Namun demikian, secara sosiologis, mudik dan pulang kampung ditimbulkan oleh sebab dan menimbulkan akibat yang sama. Kita semua adalah orang ‘udik’ kampung yang “mudik” atau pun “pulang kampung” setiap waktu. Jangankan tinggal di Jakarta yang dari dulu adalah Kampung Besar (The Big Village) dgn nama-nama berasosiasi dg kampung dan udik seperti rawa, pondok, kebun, cabe, atau tinja, ketika kita tinggal di kota kosmopolitan pun seperti di London, New York, Paris atau Sydney kita akan berkata “mudik” atau “pulang kampung” saat pulang ke Indonesia krn Indonesia adalah kampung halaman kita. Hubungan kita dengan kampung halaman tdk akan pernah terputus dan bahkan tersambung kuat melalui jejaring sosial (misal, komunitas Indonesia, organisasi berbasis suku), makanan yang kita makan (gado-gado atau salad), baju yg kita pakai (sarung atau blue jeans), atau permainan yg kita mainkan (sepak bola atau rugby). Hatta kita di Bulan atau di Mars sekali pun, mudik atau pulang kampung akan tetap menjadi pengalaman manusia. Baik menjadi manajer atau hanya cleaning service saja, kisah “mudik” atau “pulang kampung” akan tetap menjadi hal yang sama dimana kisah sukses (sucess story) dr migrasi atau petualangan transnasional diceritakan, dikisahkan kembali dan bahkan didramatisir bersama-sama. Kisah sukses ini mendorong kita utk mudik atau pulang kampung. Kisah ini akan terulang kembali di tahun berikutnya, dengan kisah sukses yang berbeda. Mengkaitkan salah satunya atau keduanya dg kegagalan adalah wacana irrealis krn kegagalan hanya menyebabkan aktivitas “pulang” tanpa balik lagi sementara “mudik” dan “pulang kampung” selalu mengimplikasikan balik kembali.
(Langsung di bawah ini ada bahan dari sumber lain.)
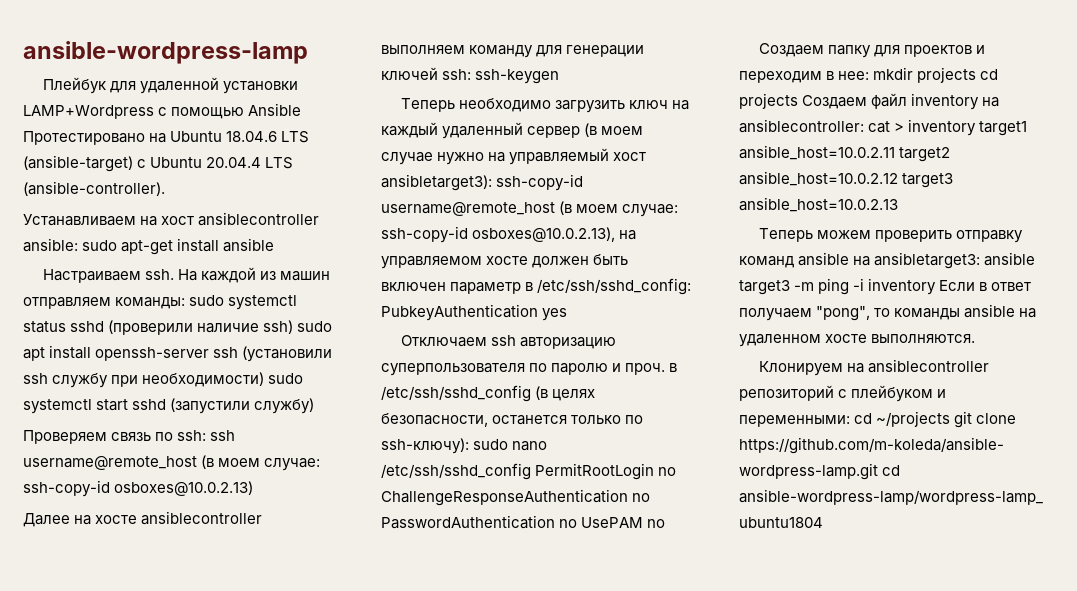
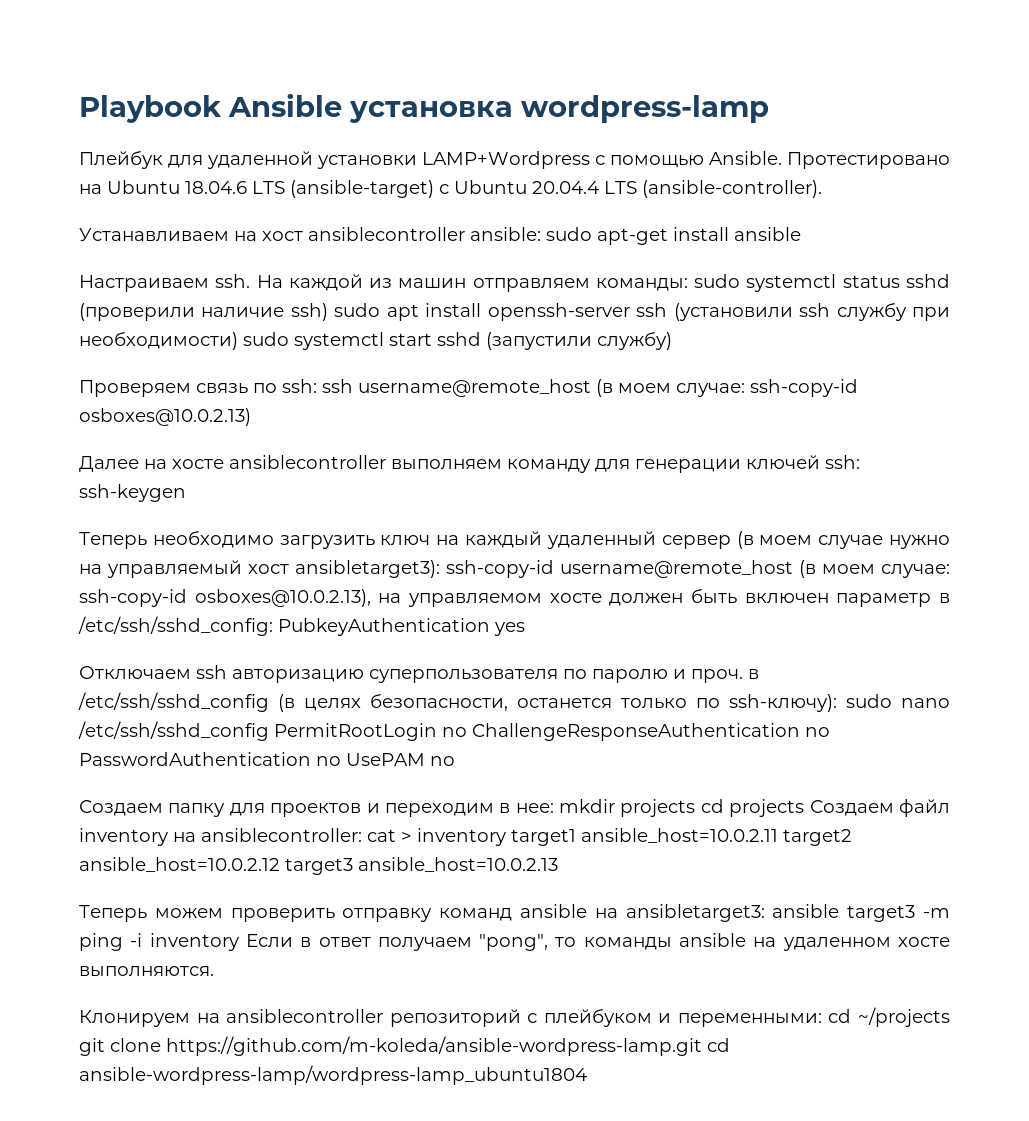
[23,41,308,64] ansible-wordpress-lamp -> [79,93,769,123] Playbook Ansible установка wordpress-lamp
[248,103,302,116] Ansible -> [709,151,782,165] Ansible.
Memang bentul mudik dan pulang kampung memiliki dimensi waktu berbeda. Mudik saat lebaran dan pulang kampung bisa kapan saja. Tetapi ingat, mudik atau pulang kampung selalu berkonotasi dengan sukses dan uang sangu. Mudik atau pulang kampung punya akibat yang sama: tunjukkan kesuksesanmu.

Orang-orang di Udik atau di Kampung akan berharap mendapatkan adanya tetesan kesuksesan itu. Ketika yang minta dibelikan rokok (bukan krn mereka tdk punya uang sendiri), anda tidak bisa mengatakan “saya tdk mudik” (dengan implikasi kesuksesan) tetapi “saya pulang kampung” (dgn implikasi kegagalan). Bagi mereka, mudik atau pulang kampung bermakna sama saja.

Jadi, mau mudik atau pulang kampung, anda harus sediakan uang saku yang cukup banyak. Jika tidak, sebaiknya jangan. Saya khawatir anda tidak akan bs balik ke kota lagi.